Dec 16, 2011

Tue, Dec 16, 1941: Christmas candy

"Daddy took some calves to Wichita this morning.  I want to get some Christmas candy made to send to Dale.  Don't suppose he'll get to come home.  Will see you Friday Mother"
-- Postcard from my grandmother to my father, December 16, 1941.  My father was a college freshman getting ready to come home for Christmas.  His cousin Dale was a soldier, who likely wouldn't be home for Christmas.

Tue, Dec 16, 1941: Uncle Sam

"Dear DeVere
"I've been intending to write and now I seem to have the time and plenty of it I'm riding the rails now.  You can probably tell that by the drifting of my printing Uncle Sam is taking me to a place where I can show how good a soldier I am. I'm a thinking he will find out... and May West too.... Mom wrote saying a few of the boys have enlisted from Southwestern. I hope they like the army as it is so vast a change from their normal ways of living. It's almost like a giant jig saw, you have to fit into all the angles then your a part of the army. The effective part."
-- Letter from Dale Sooter, age 21, on troop train, to my father, age 16, Winfield, Kans., December 16, 1941.  Dale Sooter was my father’s cousin.

Dec 15, 2011

Mon, Dec 15, 1941: some little gift (Pearl Harbor)

"I advise that you get Bill & Mrs. Sellers some little gift for Christmas."
-- Letter from my grandmother to my father, Monday, December 15, 1941.  (Mrs. Sellars ran the boarding house where my father lived and Bill was my father's roommate.)  
This quote is from the first letter my father received from home after Pearl Harbor Day and the declaration of war.  It makes no mention of these events, because my grandparents happened to be visiting my father the day Japan attacked.  My father said the following about the start of the war in his memoir: “On Sunday afternoon, December 7, 1941, the Kappa Rho basketball team, a formidable competitor in the intramural league, held practice in Stewart Gymnasium.  George Reynolds, a late arrival, brought the scarcely believable news that the Japanese had attacked Pearl Harbor.  Startling as it was practice was not interrupted; team members such as Adrian Richardson, who was to die off Normandy Beach as a naval ensign in June, 1944, scrimmaged to the end.  My parents happened to be visiting Winfield that Sunday afternoon, and were with their former pastor and his wife, Mac and Mona McNeil, now the business manager of the college.
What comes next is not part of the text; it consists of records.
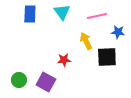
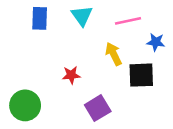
red star: (64, 60) -> (71, 75), moved
green circle: (19, 80) -> (25, 105), size x1.5
purple square: (46, 82) -> (98, 108), moved, turned 30

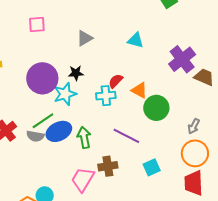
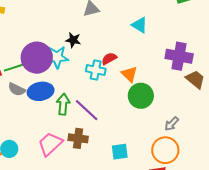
purple cross: (182, 59) -> (179, 56), turned 32
purple circle: (42, 78) -> (37, 58), moved
green line: (43, 121) -> (15, 67), moved
purple line: (126, 136) -> (87, 110), moved

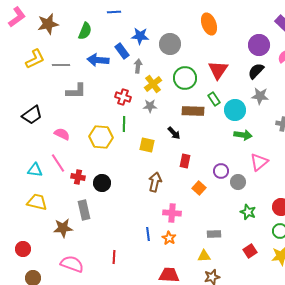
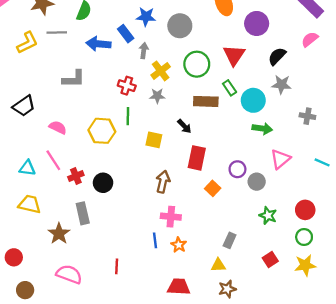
purple circle: (259, 45) -> (257, 23), moved
gray line: (61, 65) -> (57, 33), moved
red rectangle: (185, 161) -> (197, 158), size x1.5
red cross: (78, 177) -> (76, 176), turned -32
pink cross: (172, 213) -> (171, 217), moved
brown star: (63, 228) -> (59, 234), turned -30
gray rectangle: (214, 234) -> (230, 240), turned -64

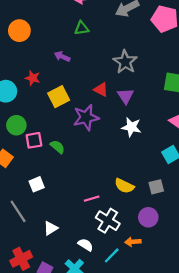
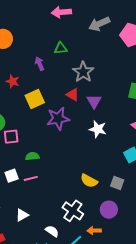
green triangle: (82, 28) -> (61, 48), moved
purple arrow: (62, 56) -> (40, 64), turned 40
gray star: (125, 62) -> (83, 72), moved
green semicircle: (57, 147) -> (32, 156), moved, turned -48
gray square: (156, 187) -> (117, 183), turned 32
pink line: (92, 199) -> (31, 178), moved

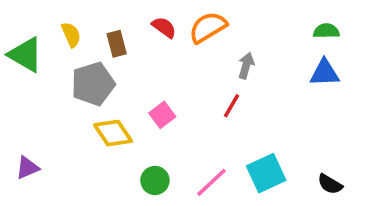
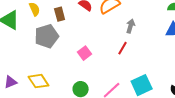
yellow diamond: (113, 133) -> (39, 81), moved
The four were glued to the car radio when they located me at the gym.  Mac listened intently, waiting for a message from Prime Minister Winston Churchill that Great Britain would join the U.S.A., a promise that was soon forthcoming.
“The following morning at 11 a.m., the boys at Sellers all gathered in my room, seated on the bed, and standing around it, to hear President Franklin D. Roosevelt’s famous message on my cheap Montgomery Ward radio.  ‘Yesterday--a day that will live in infamy--the Japanese deliberately and maliciously attacked…,’ it began, and the president’s words signaled the end of the comfortable student life of all of the boys huddled around the radio in its plastic case.  Mistaken confidence ruled, as youthful exuberance colored predictions, that Japan would be defeated ‘in three weeks with one hand tied behind us,’ or that ‘their paper cities’ would go up in smoke with the first air raid.  Secretary of the Navy Frank Knox led the way in boastfulness, but we quickly learned that a long, difficult struggle lay before us, involving every one of the boys in that room.  ‘Goodbye, I’ll see you in Yokohama!,’ exclaimed Bryce Roderick as he said farewell to us, and left for service shortly afterward.  Bill Stanley, my roommate, would fly many missions over Germany with the Army Air Corps, in the years ahead.”

Dec 4, 2011

Thu, Dec 4, 1941: homemade candy

"Dear DeVere:- Have been looking for a card from you telling about your watch & trombone. Please write. Am sending your clothes and some homemade candy.  Hope it is a kind you like.  Forgot to put your shirt in the package so will send it some other time.  The dog tore one of your shirts to pieces on wash day.  Pulled it off the line, the one Aunt Edith gave you."
-- Letter from my grandmother to my father, Thursday, December 4, 1941.